_RECORDED DATA_
## Begin

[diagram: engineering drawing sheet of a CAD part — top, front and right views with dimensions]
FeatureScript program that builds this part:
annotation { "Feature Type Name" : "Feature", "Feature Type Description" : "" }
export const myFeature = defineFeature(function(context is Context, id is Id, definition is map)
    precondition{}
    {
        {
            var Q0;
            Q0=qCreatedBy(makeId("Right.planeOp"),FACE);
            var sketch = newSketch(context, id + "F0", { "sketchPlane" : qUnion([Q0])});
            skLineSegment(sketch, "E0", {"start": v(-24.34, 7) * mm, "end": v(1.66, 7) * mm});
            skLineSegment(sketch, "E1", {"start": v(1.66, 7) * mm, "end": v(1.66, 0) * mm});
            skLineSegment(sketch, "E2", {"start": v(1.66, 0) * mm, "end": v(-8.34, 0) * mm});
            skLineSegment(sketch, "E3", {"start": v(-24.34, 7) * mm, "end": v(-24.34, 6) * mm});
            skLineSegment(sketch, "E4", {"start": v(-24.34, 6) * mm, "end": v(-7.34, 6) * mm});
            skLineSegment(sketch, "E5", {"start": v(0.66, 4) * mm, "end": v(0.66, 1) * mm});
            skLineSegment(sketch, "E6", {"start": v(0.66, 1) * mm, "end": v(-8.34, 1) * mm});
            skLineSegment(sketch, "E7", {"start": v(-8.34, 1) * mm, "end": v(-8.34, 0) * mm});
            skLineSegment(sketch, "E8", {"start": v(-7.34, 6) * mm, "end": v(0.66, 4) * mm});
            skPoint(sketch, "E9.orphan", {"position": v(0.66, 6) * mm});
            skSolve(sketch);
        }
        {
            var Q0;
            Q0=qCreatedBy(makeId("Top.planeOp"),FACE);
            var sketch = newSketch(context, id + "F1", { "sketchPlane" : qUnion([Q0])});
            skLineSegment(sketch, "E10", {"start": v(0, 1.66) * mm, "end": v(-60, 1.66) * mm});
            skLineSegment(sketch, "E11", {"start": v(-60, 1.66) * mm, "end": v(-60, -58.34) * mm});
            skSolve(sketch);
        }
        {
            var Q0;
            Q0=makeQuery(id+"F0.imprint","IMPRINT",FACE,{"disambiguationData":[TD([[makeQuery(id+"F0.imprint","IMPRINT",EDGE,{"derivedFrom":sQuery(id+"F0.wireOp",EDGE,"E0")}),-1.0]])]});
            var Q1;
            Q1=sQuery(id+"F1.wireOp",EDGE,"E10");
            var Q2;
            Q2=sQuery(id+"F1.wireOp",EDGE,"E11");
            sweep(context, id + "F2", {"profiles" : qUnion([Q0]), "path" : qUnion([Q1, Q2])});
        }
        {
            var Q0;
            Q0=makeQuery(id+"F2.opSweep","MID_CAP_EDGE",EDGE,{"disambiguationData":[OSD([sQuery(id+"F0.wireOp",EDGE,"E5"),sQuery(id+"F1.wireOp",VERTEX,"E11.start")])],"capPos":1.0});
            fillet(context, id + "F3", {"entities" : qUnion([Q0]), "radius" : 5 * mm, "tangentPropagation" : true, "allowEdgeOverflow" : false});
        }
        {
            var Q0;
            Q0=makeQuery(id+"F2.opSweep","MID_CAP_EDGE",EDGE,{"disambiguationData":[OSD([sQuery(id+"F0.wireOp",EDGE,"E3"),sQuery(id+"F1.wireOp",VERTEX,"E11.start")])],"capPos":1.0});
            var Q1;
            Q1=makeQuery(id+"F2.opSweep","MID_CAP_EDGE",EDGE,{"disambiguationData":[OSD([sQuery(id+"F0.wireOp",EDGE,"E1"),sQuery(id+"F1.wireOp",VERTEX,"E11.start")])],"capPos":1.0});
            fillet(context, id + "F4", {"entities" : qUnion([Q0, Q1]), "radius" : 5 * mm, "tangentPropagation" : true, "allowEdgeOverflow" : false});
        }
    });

## End

_REQUIRED TASK_
Find every line in the data above that contains the string "planeOp", and copy each of those lines in full, keeping the case exactly as it appears.

_EXERCISE ANSWER_
            Q0=qCreatedBy(makeId("Right.planeOp"),FACE);
            Q0=qCreatedBy(makeId("Top.planeOp"),FACE);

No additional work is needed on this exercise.